ПРЕДЛОЖЕННЫЙ ОТРЫВОК:
---------------

Самым важным объектом педагогического воздействия премудрый Соломон считал сердце человека – центр духовной жизни: Сын мой! если сердце твое будет мудро, то порадуется и мое сердце. Да не завидует сердце твое грешникам, но да пребудет оно во все дни в страхе Господнем. Слушай, сын мой, и будь мудр, и направляй сердце твое на прямой путь. Отдай сердце твое мне, и глаза твои да наблюдают пути мои (). Господь ждет не формального исполнения дел закона, но сердечного обращения к нему человека, искренне кающегося в своих грехах.

Вся ветхозаветная священная история Израиля – духовное воспитание и развитие древнееврейского народа, подготовка его к принятию воплощенного Спасителя. С одной стороны, еврейский народ исполнил свое божественное, мессианское предназначение, ибо из него явился миру Христос. С другой стороны, со временем, отчасти под влиянием объективных причин, в жизни еврейского народа произошла утрата самого идеала духовного воспитания: им стала служить не благоговейная преданность Богу, коренящаяся в сердце человека, – страх Божий, – как было прежде, а особая законническая праведность, разработанная фарисеями и законниками применительно ко всевозможным жизненным ситуациям и имевшая характер многочисленных предписаний, бывшая достоянием исключительно ума (а не сердца) и приобретавшаяся путем длительного изучения всех норм закона. Живое религиозное чувство оказалось вытесненным поклонением букве и обряду, в результате чего Христос Бог, ожиданием Которого жила ветхозаветная Церковь, когда, в точном соответствии с ветхозаветными пророчествами, явился на землю, был иудеями отвержен, а Божье избранничество перешло на сынов Авраамовых не по плоти, но по духу – на православных христиан.

---------------

ЗАДАНИЯ:
**A)** Продублируйте из отрывка о духовном воспитании фрагмент от слов «Самым важным объектом» до слов «в своих грехах.» включительно.
**B)** Выпишите из отрывка о духовном воспитании все глаголы в форме повелительного наклонения второго лица.

---------------

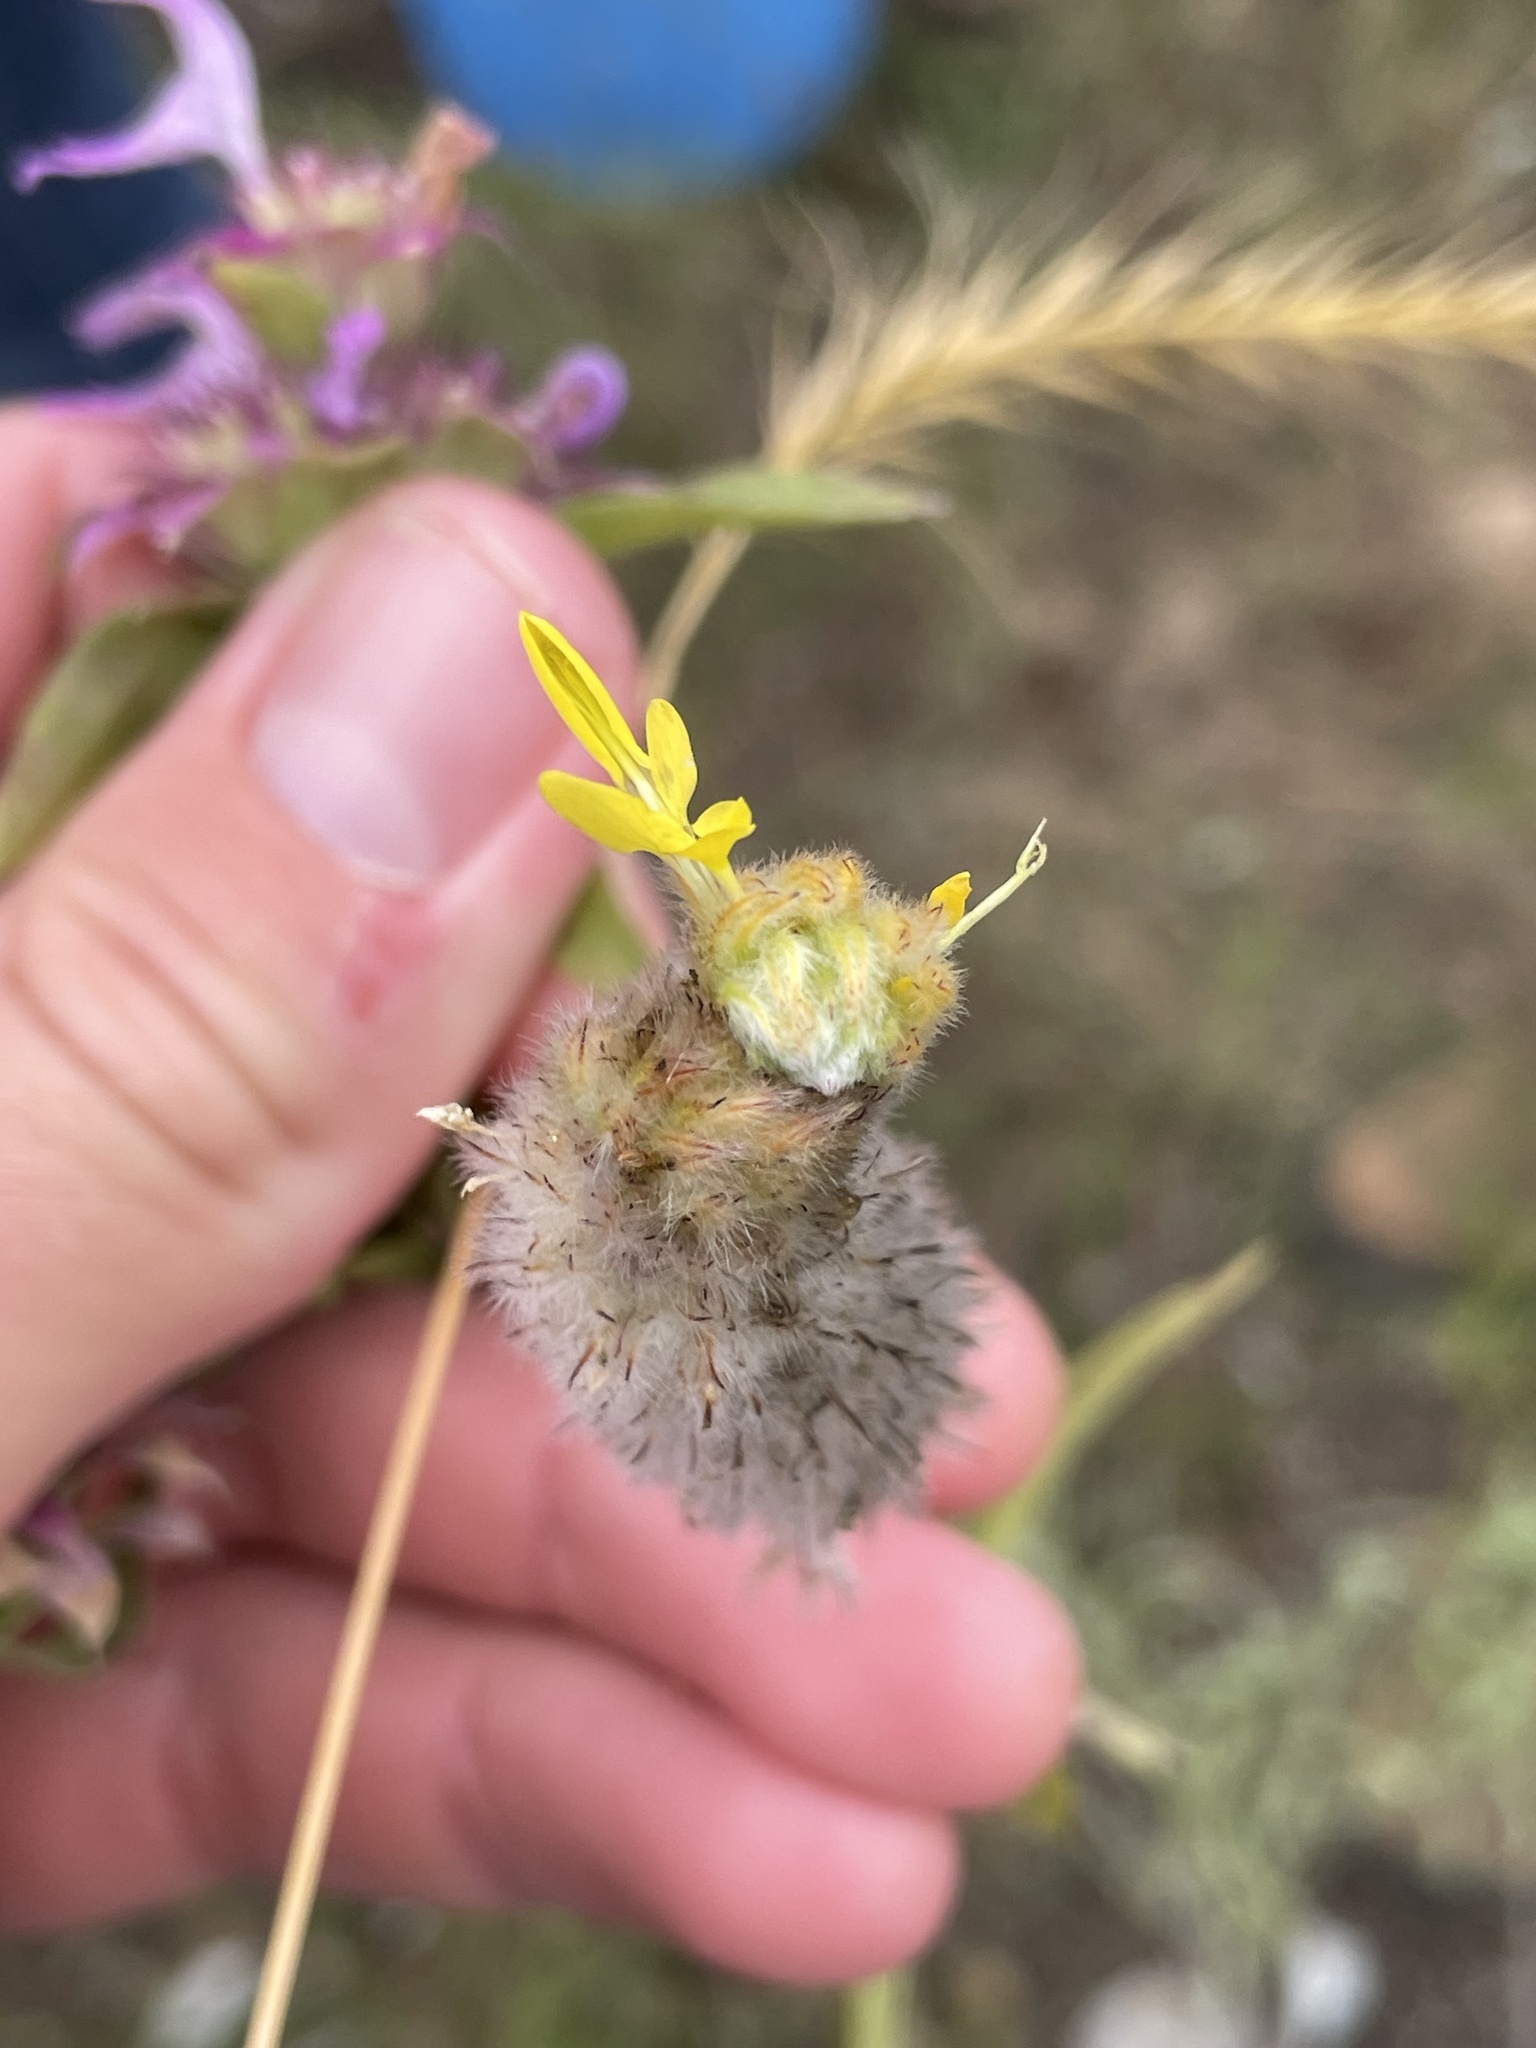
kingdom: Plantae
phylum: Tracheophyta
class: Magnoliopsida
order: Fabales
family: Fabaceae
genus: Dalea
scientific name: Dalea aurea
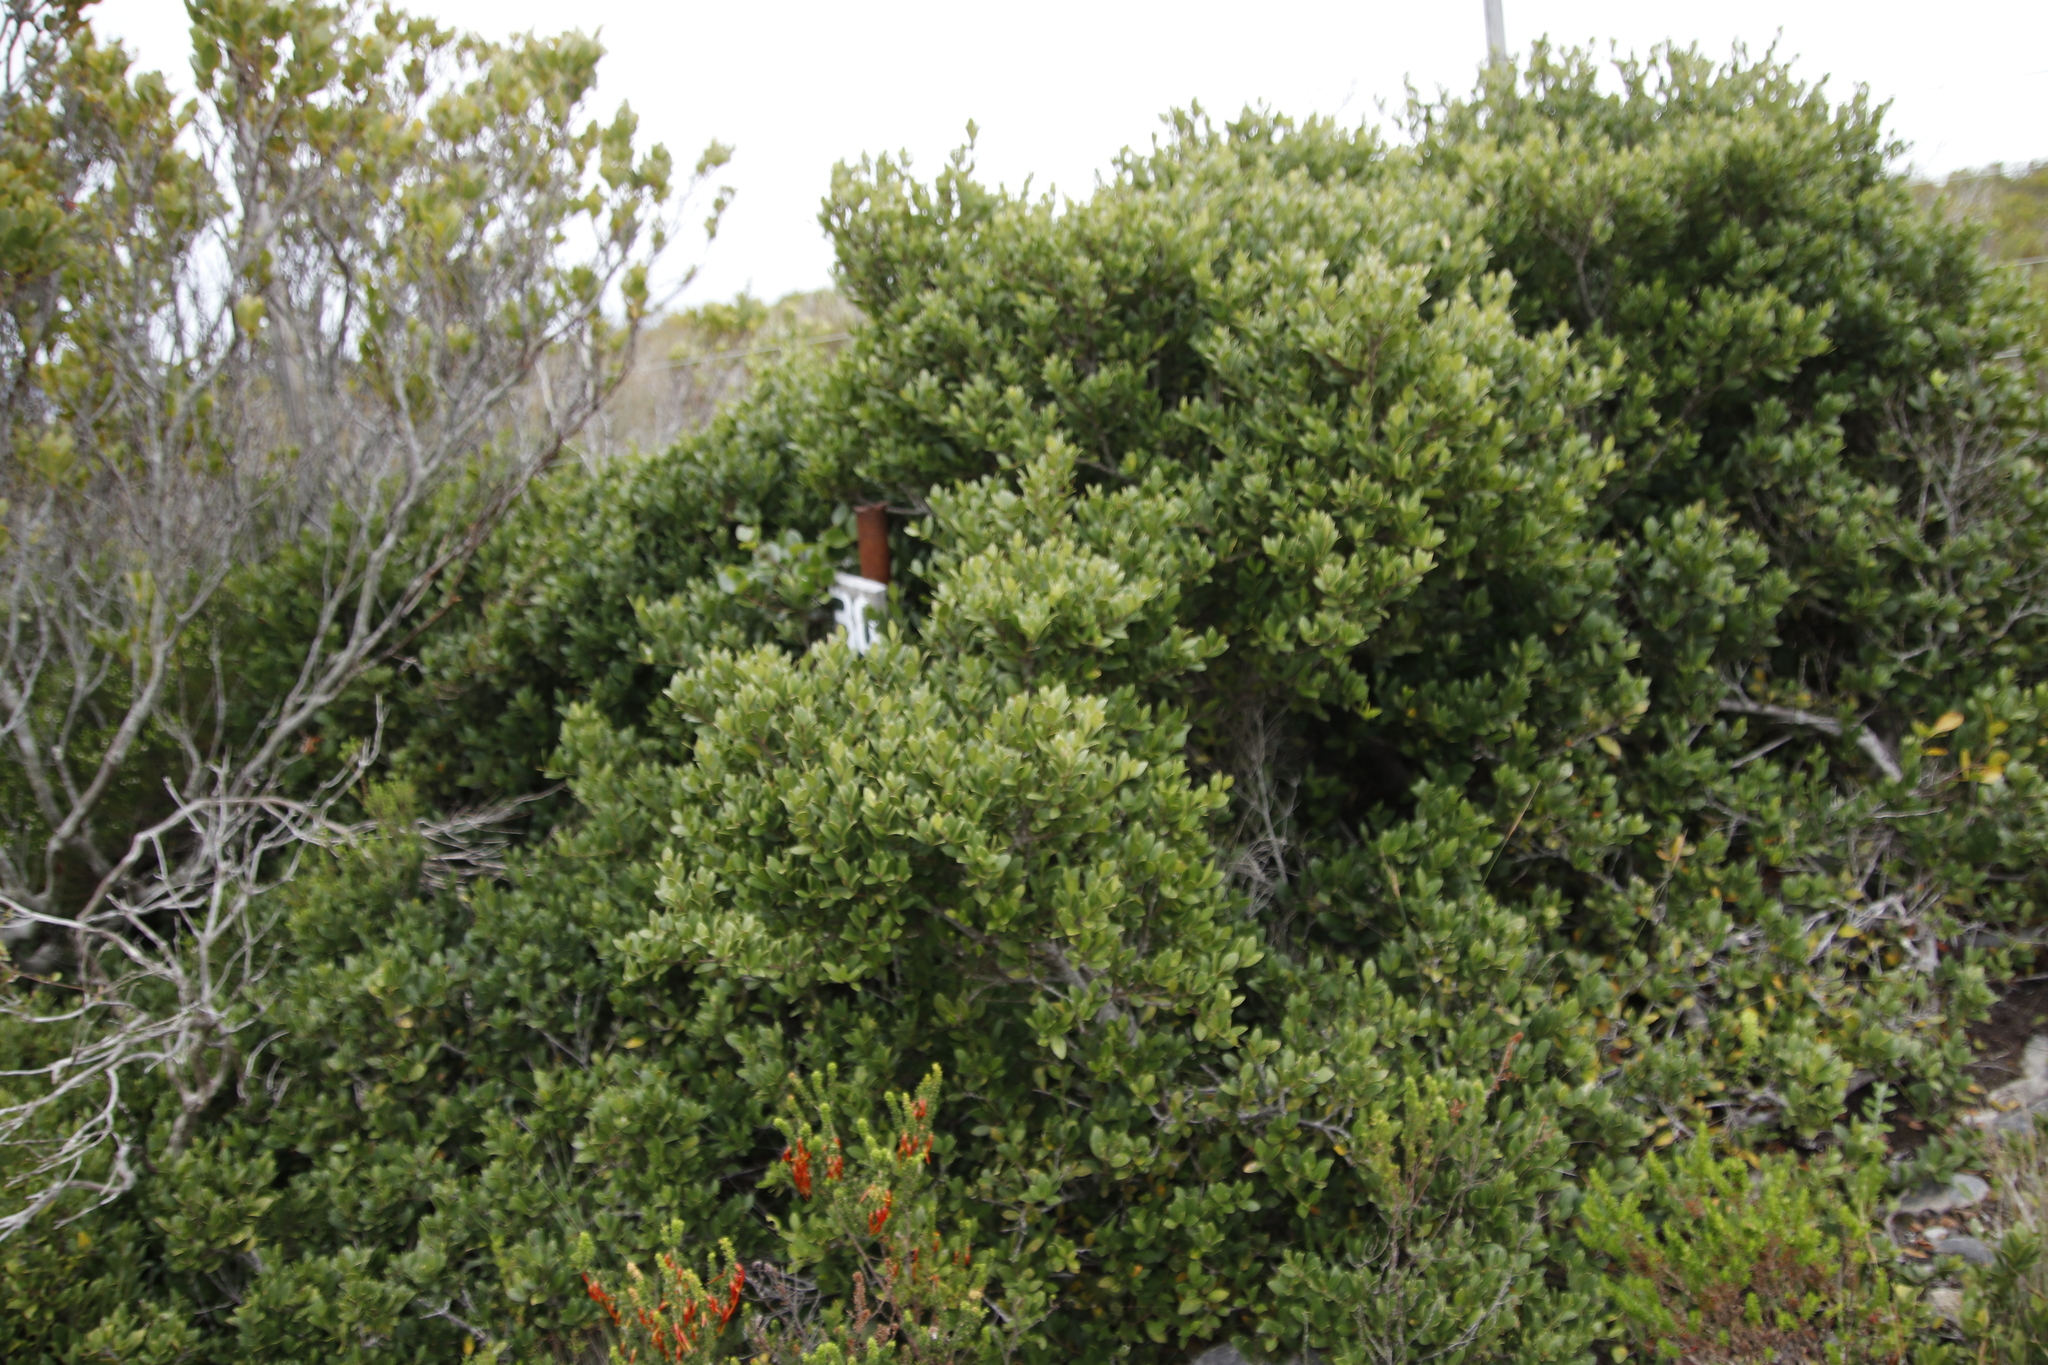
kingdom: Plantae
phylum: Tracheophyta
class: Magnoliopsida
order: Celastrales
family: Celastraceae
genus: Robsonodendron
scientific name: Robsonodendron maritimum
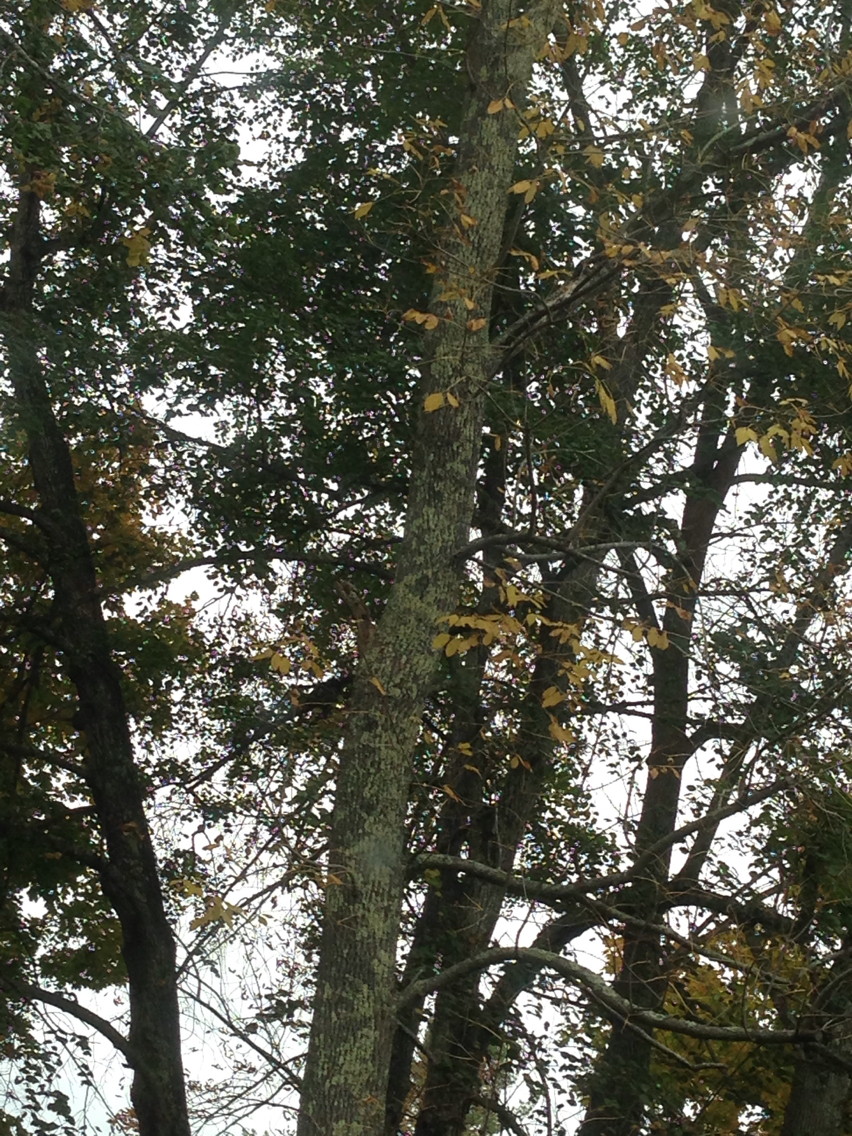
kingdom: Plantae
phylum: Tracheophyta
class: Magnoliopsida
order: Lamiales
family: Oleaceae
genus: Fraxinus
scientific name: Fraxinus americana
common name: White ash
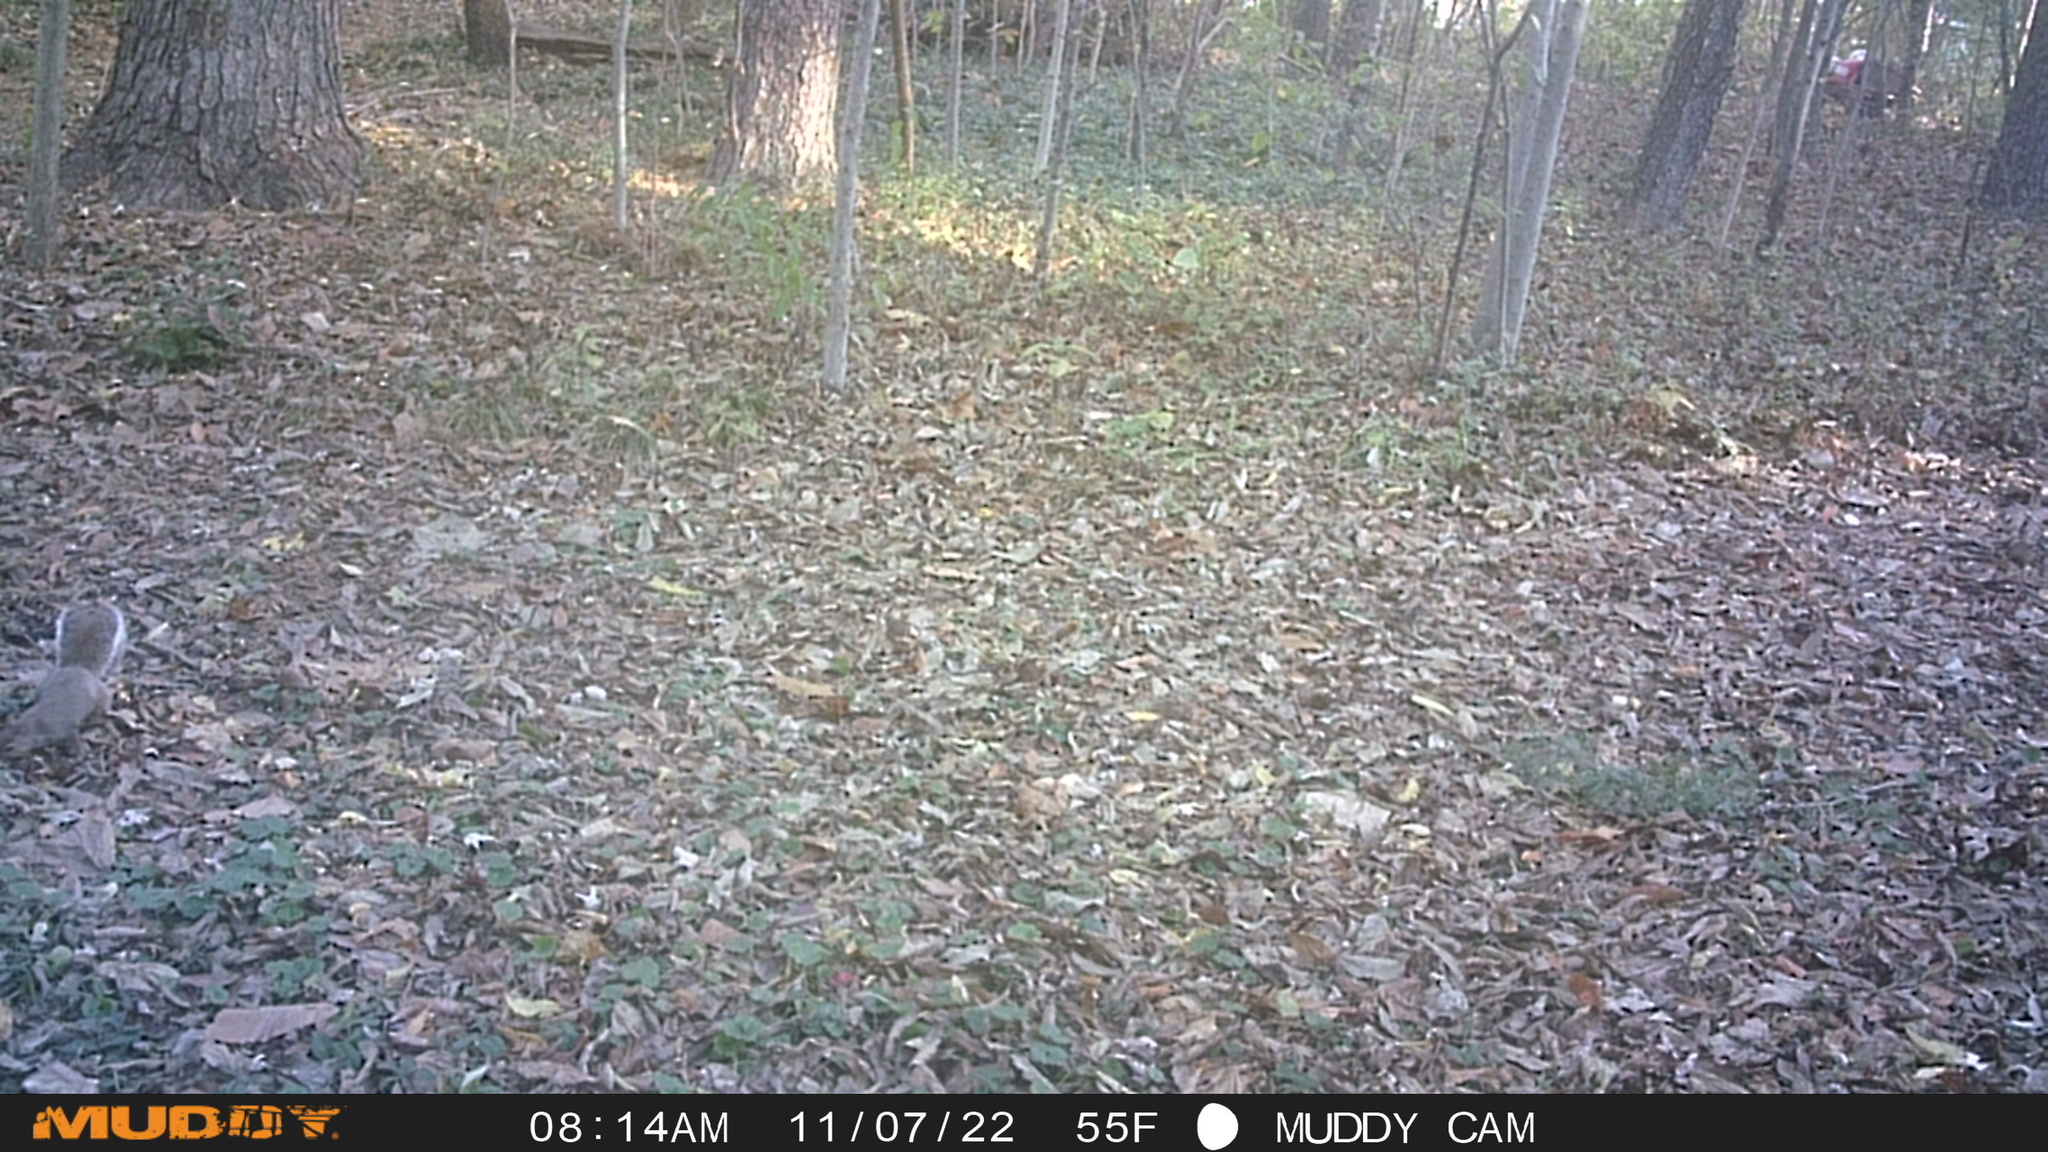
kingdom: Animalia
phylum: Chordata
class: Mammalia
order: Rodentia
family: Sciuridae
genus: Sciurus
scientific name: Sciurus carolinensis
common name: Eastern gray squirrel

---------------

РЕШЁННЫЕ ЗАДАНИЯ:
**A)**
Самым важным объектом педагогического воздействия премудрый Соломон считал сердце человека – центр духовной жизни: Сын мой! если сердце твое будет мудро, то порадуется и мое сердце. Да не завидует сердце твое грешникам, но да пребудет оно во все дни в страхе Господнем. Слушай, сын мой, и будь мудр, и направляй сердце твое на прямой путь. Отдай сердце твое мне, и глаза твои да наблюдают пути мои (). Господь ждет не формального исполнения дел закона, но сердечного обращения к нему человека, искренне кающегося в своих грехах.

**B)** Слушай, будь, направляй, отдай.